Pour encadrer les relations entre les établissements d’enseignement privé et les familles, un contrat-type a été signé en septembre 2023 entre les associations de parents d’élèves et celles représentant les écoles privées.
Le sujet revient aujourd’hui au centre des débats, à l’occasion de la présentation du projet de loi 59.21 relatif à l’enseignement scolaire par le ministre de l’Éducation nationale, Mohamed Saâd Berrada, en commission parlementaire, où il apporte des éclairages à ce sujet.
Ce contrat-type entre les parents d’élèves et les écoles privées, renouvelable chaque année par une simple mise à jour de la date, constitue une référence juridique définissant les droits et obligations des deux parties.
Il vise notamment à garantir les aspects liés à la pédagogie, à la continuité de la scolarisation, aux frais d’inscription, d’assurance et de scolarité, ainsi qu’aux services annexes tels que la cantine et le transport scolaire.
Ce contrat est mis en application en vertu d’une circulaire émise par le ministère de tutelle depuis la rentrée scolaire 2023-2024, année durant laquelle le Maroc comptait 7.564 établissements privés accueillant plus de 1.223.508 élèves.
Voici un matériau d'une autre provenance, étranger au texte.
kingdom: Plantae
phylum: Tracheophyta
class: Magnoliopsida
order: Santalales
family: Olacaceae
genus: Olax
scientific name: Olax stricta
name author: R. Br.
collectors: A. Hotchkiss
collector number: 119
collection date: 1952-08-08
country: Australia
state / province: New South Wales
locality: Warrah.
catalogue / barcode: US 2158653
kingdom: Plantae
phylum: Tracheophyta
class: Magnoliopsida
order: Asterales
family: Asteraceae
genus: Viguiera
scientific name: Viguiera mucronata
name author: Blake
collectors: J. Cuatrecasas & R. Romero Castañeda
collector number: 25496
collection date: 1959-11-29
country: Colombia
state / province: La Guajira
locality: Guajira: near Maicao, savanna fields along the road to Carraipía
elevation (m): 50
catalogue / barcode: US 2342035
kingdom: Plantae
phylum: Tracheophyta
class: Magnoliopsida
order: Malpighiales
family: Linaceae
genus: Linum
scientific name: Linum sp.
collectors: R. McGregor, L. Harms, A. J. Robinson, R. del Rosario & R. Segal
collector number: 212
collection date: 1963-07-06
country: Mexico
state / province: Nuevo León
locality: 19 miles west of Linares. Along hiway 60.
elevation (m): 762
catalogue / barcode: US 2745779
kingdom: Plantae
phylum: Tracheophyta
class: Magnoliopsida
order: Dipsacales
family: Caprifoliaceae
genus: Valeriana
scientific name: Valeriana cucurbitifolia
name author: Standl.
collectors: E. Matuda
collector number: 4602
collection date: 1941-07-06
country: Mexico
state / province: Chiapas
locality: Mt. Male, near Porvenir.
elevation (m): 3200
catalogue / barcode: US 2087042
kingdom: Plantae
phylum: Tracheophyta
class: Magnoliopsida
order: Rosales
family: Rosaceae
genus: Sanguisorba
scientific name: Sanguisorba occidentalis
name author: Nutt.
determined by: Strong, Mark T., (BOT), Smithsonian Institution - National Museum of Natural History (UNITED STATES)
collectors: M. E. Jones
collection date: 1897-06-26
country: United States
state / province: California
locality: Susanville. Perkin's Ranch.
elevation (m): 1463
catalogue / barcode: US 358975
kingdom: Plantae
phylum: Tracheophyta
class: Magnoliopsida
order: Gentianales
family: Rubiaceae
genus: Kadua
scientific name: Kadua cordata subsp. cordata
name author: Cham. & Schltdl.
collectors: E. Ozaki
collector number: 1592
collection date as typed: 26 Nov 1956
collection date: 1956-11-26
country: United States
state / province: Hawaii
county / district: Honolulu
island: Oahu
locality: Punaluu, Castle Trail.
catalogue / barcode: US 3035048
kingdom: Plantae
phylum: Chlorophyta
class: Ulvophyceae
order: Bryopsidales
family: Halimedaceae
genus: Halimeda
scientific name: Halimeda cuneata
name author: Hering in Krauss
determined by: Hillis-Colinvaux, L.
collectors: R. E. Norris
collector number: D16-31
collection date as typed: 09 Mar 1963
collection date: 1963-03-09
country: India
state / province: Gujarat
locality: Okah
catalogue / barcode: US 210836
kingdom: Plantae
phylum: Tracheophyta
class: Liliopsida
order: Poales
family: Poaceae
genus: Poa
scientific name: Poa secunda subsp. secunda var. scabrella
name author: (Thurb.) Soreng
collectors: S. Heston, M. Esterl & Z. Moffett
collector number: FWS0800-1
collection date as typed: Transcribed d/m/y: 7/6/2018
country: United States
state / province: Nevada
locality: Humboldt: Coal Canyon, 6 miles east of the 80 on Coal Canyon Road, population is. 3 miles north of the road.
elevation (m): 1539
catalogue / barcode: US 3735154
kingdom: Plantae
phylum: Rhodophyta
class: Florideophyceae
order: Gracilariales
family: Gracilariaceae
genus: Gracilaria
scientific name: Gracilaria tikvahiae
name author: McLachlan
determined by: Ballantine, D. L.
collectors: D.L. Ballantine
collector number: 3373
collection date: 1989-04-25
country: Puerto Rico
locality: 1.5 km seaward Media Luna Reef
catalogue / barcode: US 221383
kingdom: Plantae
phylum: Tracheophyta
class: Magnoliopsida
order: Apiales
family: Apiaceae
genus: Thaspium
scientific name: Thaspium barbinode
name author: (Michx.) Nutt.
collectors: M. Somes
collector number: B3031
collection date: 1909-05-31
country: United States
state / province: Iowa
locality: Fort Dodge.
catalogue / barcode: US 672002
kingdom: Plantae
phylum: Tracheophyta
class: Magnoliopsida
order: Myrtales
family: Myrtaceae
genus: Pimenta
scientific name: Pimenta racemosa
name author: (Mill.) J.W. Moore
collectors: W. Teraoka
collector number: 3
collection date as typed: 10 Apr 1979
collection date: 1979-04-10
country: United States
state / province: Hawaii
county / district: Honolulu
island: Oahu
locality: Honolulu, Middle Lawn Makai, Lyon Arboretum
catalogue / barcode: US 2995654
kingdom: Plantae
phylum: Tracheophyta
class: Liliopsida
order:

« Malgré son officialisation par voie de circulaire, l’adhésion à ce contrat n’est pas encore généralisée. Dans certaines villes, des parents d’élèves se montrent encore réticents, ce qui souligne la nécessité de campagnes de sensibilisation pour expliquer son intérêt et renforcer son adoption », affirme Amine Azzouzi, vice-président de la Fédération de l’enseignement privé.
Il deviendra donc juridiquement contraignant dès l’entrée en vigueur de la loi 59.21, actuellement versée dans le circuit législatif après son adoption par le Conseil de gouvernement en avril dernier, souligne notre interlocuteur.
En effet, l’article 50 de ce projet de loi prévoit l’obligation de la conclusion d’un contrat définissant les droits et les obligations des écoles et des parents et tuteurs d’élèves, qui accompagne le dossier de l’élève, et dont une copie est remise aux parents et tuteurs.
Comme expliqué dans un précédent article de Médias24, ce contrat vise à :
– encadrer les engagements pédagogiques et financiers des deux parties ;
– garantir aux parents un droit d’accès aux installations scolaires, au projet pédagogique de l’établissement, ainsi qu’aux résultats des examens certifiants ;
– protéger le droit des élèves à poursuivre leur scolarité sans interruption, notamment en cas de litige financier ;
– instaurer un mécanisme de médiation, assuré par les directions provinciales, pour le règlement des différends éventuels ;
– formaliser les conditions de financement convenues entre les familles et les établissements.